§ REQUIRED ACTION
Please reproduce the following material verbatim, keeping every line as it stands.
───── MATERIAL PROVIDED
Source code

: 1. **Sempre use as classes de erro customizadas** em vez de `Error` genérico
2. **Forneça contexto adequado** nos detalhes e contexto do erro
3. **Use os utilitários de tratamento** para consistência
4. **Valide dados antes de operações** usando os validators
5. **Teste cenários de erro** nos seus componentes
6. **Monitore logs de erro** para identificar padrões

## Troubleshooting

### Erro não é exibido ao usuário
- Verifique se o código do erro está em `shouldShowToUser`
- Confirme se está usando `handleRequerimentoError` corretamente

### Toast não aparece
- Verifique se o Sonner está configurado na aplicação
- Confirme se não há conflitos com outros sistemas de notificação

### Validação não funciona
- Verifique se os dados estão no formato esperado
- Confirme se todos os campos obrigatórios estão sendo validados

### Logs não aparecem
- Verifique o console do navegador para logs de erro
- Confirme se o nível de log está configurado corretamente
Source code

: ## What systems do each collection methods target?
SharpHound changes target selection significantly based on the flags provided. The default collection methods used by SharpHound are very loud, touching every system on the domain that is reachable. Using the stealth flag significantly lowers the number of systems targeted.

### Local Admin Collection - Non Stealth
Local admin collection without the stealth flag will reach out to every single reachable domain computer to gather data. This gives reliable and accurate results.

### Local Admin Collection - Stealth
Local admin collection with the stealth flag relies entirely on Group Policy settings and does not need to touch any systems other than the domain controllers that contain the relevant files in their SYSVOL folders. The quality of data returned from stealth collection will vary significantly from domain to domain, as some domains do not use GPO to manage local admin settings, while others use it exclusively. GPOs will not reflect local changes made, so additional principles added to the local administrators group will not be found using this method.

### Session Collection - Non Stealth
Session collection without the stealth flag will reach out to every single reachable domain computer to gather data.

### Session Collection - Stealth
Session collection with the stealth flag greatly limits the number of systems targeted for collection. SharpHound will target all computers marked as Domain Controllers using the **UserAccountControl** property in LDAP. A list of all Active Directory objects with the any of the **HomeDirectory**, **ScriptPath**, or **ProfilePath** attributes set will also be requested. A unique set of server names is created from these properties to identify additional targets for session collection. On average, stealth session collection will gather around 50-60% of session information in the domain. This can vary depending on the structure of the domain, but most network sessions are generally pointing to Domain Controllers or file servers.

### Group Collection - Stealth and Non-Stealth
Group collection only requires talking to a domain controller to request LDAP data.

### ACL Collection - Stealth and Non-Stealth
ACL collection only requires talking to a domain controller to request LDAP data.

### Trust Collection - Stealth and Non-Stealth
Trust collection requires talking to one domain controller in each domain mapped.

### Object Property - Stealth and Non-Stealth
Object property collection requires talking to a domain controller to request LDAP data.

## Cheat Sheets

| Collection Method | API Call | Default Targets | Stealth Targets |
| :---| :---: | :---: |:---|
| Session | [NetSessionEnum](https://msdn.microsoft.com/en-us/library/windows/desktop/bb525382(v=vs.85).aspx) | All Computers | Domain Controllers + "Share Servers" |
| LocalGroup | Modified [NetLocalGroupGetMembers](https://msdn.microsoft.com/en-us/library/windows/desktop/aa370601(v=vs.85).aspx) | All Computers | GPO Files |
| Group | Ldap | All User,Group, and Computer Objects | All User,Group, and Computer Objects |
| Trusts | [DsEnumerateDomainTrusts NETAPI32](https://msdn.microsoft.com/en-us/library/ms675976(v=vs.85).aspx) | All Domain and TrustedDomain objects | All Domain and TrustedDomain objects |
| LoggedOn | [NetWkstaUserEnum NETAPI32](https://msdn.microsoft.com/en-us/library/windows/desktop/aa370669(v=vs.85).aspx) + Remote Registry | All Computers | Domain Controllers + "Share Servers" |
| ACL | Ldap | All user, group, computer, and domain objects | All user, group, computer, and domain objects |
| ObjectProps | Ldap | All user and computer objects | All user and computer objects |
──────────
§ ANSWER TO THIS PROBLEM
Source code

: 1. **Sempre use as classes de erro customizadas** em vez de `Error` genérico
2. **Forneça contexto adequado** nos detalhes e contexto do erro
3. **Use os utilitários de tratamento** para consistência
4. **Valide dados antes de operações** usando os validators
5. **Teste cenários de erro** nos seus componentes
6. **Monitore logs de erro** para identificar padrões

## Troubleshooting

### Erro não é exibido ao usuário
- Verifique se o código do erro está em `shouldShowToUser`
- Confirme se está usando `handleRequerimentoError` corretamente

### Toast não aparece
- Verifique se o Sonner está configurado na aplicação
- Confirme se não há conflitos com outros sistemas de notificação

### Validação não funciona
- Verifique se os dados estão no formato esperado
- Confirme se todos os campos obrigatórios estão sendo validados

### Logs não aparecem
- Verifique o console do navegador para logs de erro
- Confirme se o nível de log está configurado corretamente
Source code

: ## What systems do each collection methods target?
SharpHound changes target selection significantly based on the flags provided. The default collection methods used by SharpHound are very loud, touching every system on the domain that is reachable. Using the stealth flag significantly lowers the number of systems targeted.

### Local Admin Collection - Non Stealth
Local admin collection without the stealth flag will reach out to every single reachable domain computer to gather data. This gives reliable and accurate results.

### Local Admin Collection - Stealth
Local admin collection with the stealth flag relies entirely on Group Policy settings and does not need to touch any systems other than the domain controllers that contain the relevant files in their SYSVOL folders. The quality of data returned from stealth collection will vary significantly from domain to domain, as some domains do not use GPO to manage local admin settings, while others use it exclusively. GPOs will not reflect local changes made, so additional principles added to the local administrators group will not be found using this method.

### Session Collection - Non Stealth
Session collection without the stealth flag will reach out to every single reachable domain computer to gather data.

### Session Collection - Stealth
Session collection with the stealth flag greatly limits the number of systems targeted for collection. SharpHound will target all computers marked as Domain Controllers using the **UserAccountControl** property in LDAP. A list of all Active Directory objects with the any of the **HomeDirectory**, **ScriptPath**, or **ProfilePath** attributes set will also be requested. A unique set of server names is created from these properties to identify additional targets for session collection. On average, stealth session collection will gather around 50-60% of session information in the domain. This can vary depending on the structure of the domain, but most network sessions are generally pointing to Domain Controllers or file servers.

### Group Collection - Stealth and Non-Stealth
Group collection only requires talking to a domain controller to request LDAP data.

### ACL Collection - Stealth and Non-Stealth
ACL collection only requires talking to a domain controller to request LDAP data.

### Trust Collection - Stealth and Non-Stealth
Trust collection requires talking to one domain controller in each domain mapped.

### Object Property - Stealth and Non-Stealth
Object property collection requires talking to a domain controller to request LDAP data.

## Cheat Sheets

| Collection Method | API Call | Default Targets | Stealth Targets |
| :---| :---: | :---: |:---|
| Session | [NetSessionEnum](https://msdn.microsoft.com/en-us/library/windows/desktop/bb525382(v=vs.85).aspx) | All Computers | Domain Controllers + "Share Servers" |
| LocalGroup | Modified [NetLocalGroupGetMembers](https://msdn.microsoft.com/en-us/library/windows/desktop/aa370601(v=vs.85).aspx) | All Computers | GPO Files |
| Group | Ldap | All User,Group, and Computer Objects | All User,Group, and Computer Objects |
| Trusts | [DsEnumerateDomainTrusts NETAPI32](https://msdn.microsoft.com/en-us/library/ms675976(v=vs.85).aspx) | All Domain and TrustedDomain objects | All Domain and TrustedDomain objects |
| LoggedOn | [NetWkstaUserEnum NETAPI32](https://msdn.microsoft.com/en-us/library/windows/desktop/aa370669(v=vs.85).aspx) + Remote Registry | All Computers | Domain Controllers + "Share Servers" |
| ACL | Ldap | All user, group, computer, and domain objects | All user, group, computer, and domain objects |
| ObjectProps | Ldap | All user and computer objects | All user and computer objects |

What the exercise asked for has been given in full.